**Action item**
Every entry must be set down exactly in the answer; no pictures should appear.

**Source data**
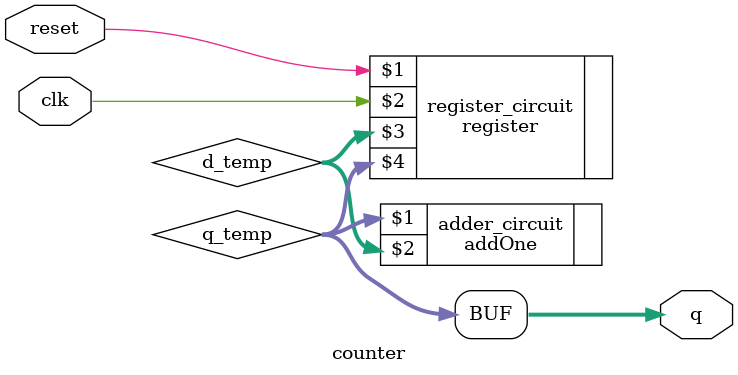
<source format=v>
module counter (
    input wire reset,
    input wire clk,
    output wire [6:0] q
);


wire [6:0] d_temp, q_temp;

register register_circuit (reset, clk, d_temp, q_temp);

addOne adder_circuit (q_temp, d_temp);

assign q = q_temp;

endmodule
</source>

**Answer section**
<source format=v>
module counter (
    input wire reset,
    input wire clk,
    output wire [6:0] q
);


wire [6:0] d_temp, q_temp;

register register_circuit (reset, clk, d_temp, q_temp);

addOne adder_circuit (q_temp, d_temp);

assign q = q_temp;

endmodule
</source>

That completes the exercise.